▶ [Extract provided]
Determine the Enthalpy of Neutralisation for the following there Acids, H2SO4, HNO3 and H2SO4

Apparatus

• Polystyrene cup
• Glass Rod
• Thermometer
• Measuring Cylinder
• 1 moldm-3 of HNO3
• 0.5 moldm-3 of H2SO4
• 1 moldm-3 of HCl
• 1 moldm-3 of NaOH
• Stop clock
• Pen Paper, graph paper
• Ruler
• Calculator

Method

The heat released during a neutralisation (when 1 mole of water is formed) can be found buy measuring the temperature rise produced in a calorimeter. In this experiment I will be using a simple calorimeter made of a polystyrene with a lid. ‘Expanded polystyrene is a good thermal insulator and the temperature rise that occurs in the cup can be measured before the loss of heat to the surroundings becomes serious’*1  . I will carry out the neutralisation reaction in the cup and taking regular temperature readings. Use this to plot a Temp vs time graph. By extrapolating the graph find out the temperature rise use this and the E= mc∆t to calculate the energy released to the water and hence deduse the enthalpy of neutralisation.

▶ [Supplied material]

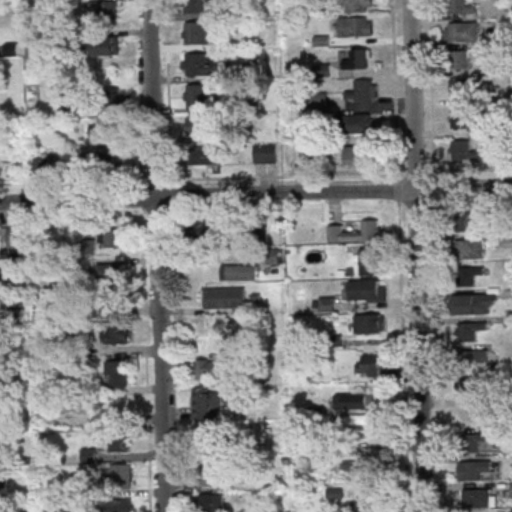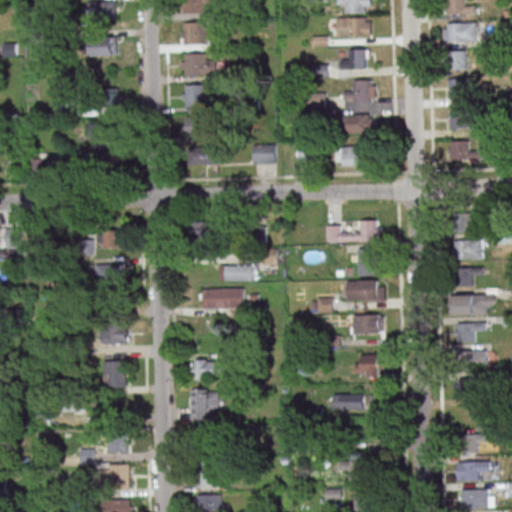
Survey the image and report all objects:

▶ [Task item]
Extend the write-up on measuring the enthalpy of neutralisation, continuing from the end of its method section.

▶ [Output of the exercise]
 The diagram below shoes how I will set it up:

 

Method:

1. Using a measuring cylinder, measure 25.0cm of Acid
2. Place 25.0cm3 of Acid in the polystyrene cup, measure the temperature with a thermometer each minute for 4 minutes, using a stop clock. ( I am measuring the temperature of the acid a couple of times before I add the NaOH so that I get an accurate initial temperature as this smoothes out any fluctuations in the temperature)
3. Using a measuring cylinder measure 25.0cm of NaOH
4. After the fourth minute add  NaOH carefully and stir fully with a glass rod. Carefully take the temperature reading of the solution every minute until the 11th minute
5. Use this to plot at temperature-vs- time graph.
6. Repeat the experiment for the next acids.  

Safety

• All the acids especially H2SO4 are toxic and skin irritants and are the main hazard in the experiment. First of all I will be careful in pouring the acid so that It does not go onto my skin when in contact with acids the skin will irritate
• If the acid gets into contact with the eyes it will be difficult to remove the acid, which would then cause serious damage to the eyes.  So for this reason I will wear safety goggles at all times during the experiment, or if any explosions occur I will not damage my eyes.

 

Using the results

• Plot the temperature(°C) -vs- time(min) graph.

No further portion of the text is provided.